ポーランド戦のようなことを2度と繰り返さないために、ベルギー戦は状況を顧みずずっと攻め続けたわけだから。それは残念なことに今日の状況では日本の弱点となっている」
――そうかもしれませんが……。
「あの批判がなかったら、ベルギー戦の最後もあんなふうにプレーし続けたのかどうか……。日本はサムライの態度を貫き通した。日本ではゲームをコントロールしようとすると必ずどこかで批判が起こる。もっと正々堂々とプレーすべきであると。
それが結果的にベルギー戦の敗戦につながったと私は思っている。それは他方では知性の欠如であり成熟さの欠如でもあるからだ。徒に時間を稼ぐのではなく、ゲームをコントロールして試合を“殺す”能力は必要だ」
――それでは次のウルグアイ戦は、どうプレーしたらいいのでしょうか?
「今の日本にはふたつのストラテジーしか取れない。それは前から積極的にプレスをかけるか、後方に下がって相手の攻撃を待ち、素早くカウンターを仕掛けるかのどちらかだ。いずれにせよベースとなる哲学は同じで、コレクティブかつスピーディーにプレーする。前線のストライカーは精力的に動いてスプリントを繰り返す。それは効率的なプレーとは対極にある。
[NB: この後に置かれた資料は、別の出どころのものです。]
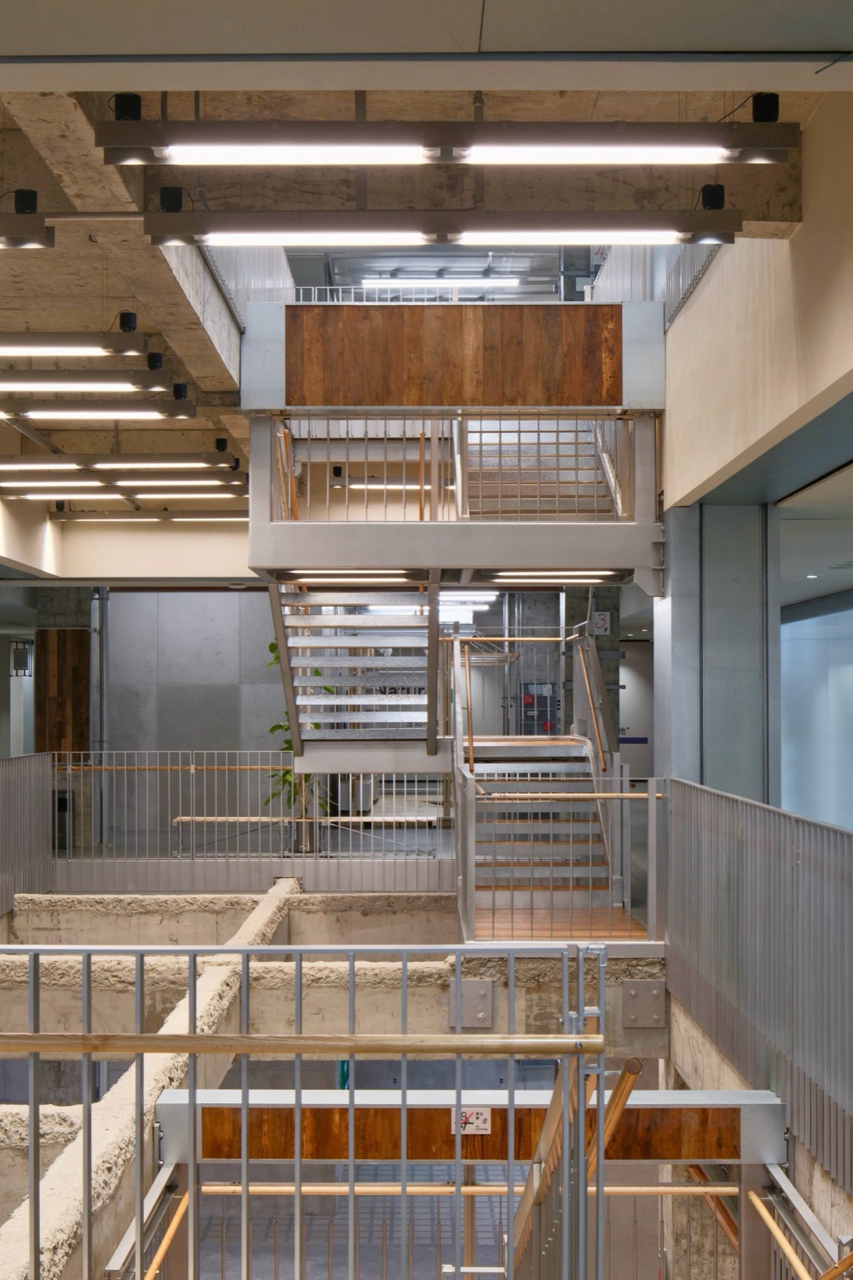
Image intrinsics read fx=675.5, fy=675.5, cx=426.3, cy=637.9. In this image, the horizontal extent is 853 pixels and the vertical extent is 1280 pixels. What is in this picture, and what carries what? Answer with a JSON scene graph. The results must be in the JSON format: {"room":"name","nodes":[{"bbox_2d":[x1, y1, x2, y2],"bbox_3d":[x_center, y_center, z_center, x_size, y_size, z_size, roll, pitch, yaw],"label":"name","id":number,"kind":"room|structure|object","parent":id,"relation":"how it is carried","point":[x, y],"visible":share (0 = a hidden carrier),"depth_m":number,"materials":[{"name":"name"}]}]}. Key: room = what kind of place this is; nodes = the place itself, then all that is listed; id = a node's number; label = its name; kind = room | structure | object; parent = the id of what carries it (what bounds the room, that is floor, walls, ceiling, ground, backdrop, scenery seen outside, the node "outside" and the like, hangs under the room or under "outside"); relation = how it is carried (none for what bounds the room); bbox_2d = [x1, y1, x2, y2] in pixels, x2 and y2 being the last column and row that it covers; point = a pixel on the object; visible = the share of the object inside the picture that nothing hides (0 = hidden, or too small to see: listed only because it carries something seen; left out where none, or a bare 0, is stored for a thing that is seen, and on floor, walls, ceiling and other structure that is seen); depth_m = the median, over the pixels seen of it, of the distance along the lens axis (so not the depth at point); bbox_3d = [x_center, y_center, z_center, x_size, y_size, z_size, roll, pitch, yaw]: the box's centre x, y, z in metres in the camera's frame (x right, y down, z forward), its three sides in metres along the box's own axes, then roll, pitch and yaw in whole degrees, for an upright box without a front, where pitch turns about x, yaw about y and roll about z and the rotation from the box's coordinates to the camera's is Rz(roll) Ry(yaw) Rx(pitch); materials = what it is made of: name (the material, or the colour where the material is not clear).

私がウルグアイ戦で心配するのは、日本がより慎重にプレーできるかどうか。中2日しか間が空かないから疲れも溜まるだろう。しかし学ぶためには授業料を支払わねばならない。
目的が学ぶことであり、選手が経験を得ることであるならば、結果はどうであれ森保は選手の進歩を促すために、そこからさまざまな情報を得ていく以外にない。重要なのは批判や分析であって、システムやストラテジーをどう修正するかは本質的な問題とは言えない。
そうでなければ守備のブロックを少し下げてプレスもちょっと弱くする。そして素早くカウンターを仕掛ける。つまり哲学は変わらないわけで、その哲学は五輪代表のものとして私にはとても興味深い。かなり攻撃的な日本代表を五輪で実現できるだろう。